_PROVIDED INFORMATION_
━━━━━━
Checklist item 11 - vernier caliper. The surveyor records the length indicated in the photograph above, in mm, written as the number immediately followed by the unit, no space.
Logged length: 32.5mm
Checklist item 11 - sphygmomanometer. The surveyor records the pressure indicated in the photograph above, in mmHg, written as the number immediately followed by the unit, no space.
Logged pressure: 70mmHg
━━━━━━
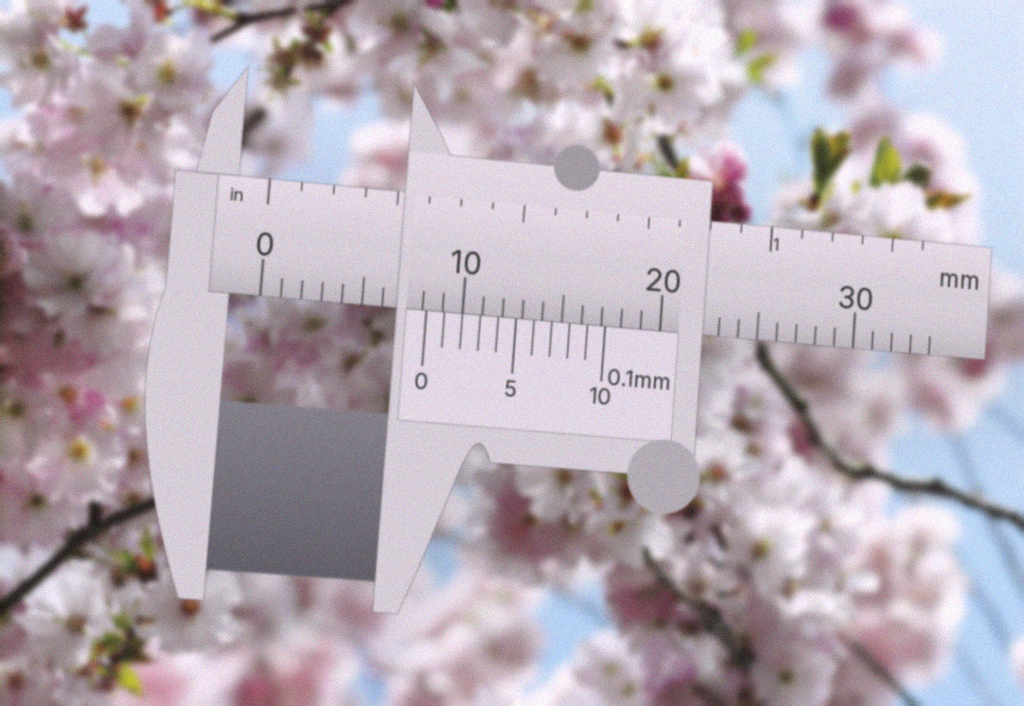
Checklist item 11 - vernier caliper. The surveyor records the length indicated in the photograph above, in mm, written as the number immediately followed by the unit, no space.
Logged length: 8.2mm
━━━━━━
_ACTIVITY_
Convert the records from the line with "Checklist item 11 - sphygmomanometer." up to and including the line with "Logged pressure: 70mmHg" into a Markdown table with columns headed Row and Record line. Number each row and skip any blank lines.

_ANSWER SECTION_
| Row | Record line |
|---|---|
| 1 | Checklist item 11 - sphygmomanometer. The surveyor records the pressure indicated in the photograph above, in mmHg, written as the number immediately followed by the unit, no space. |
| 2 | Logged pressure: 70mmHg |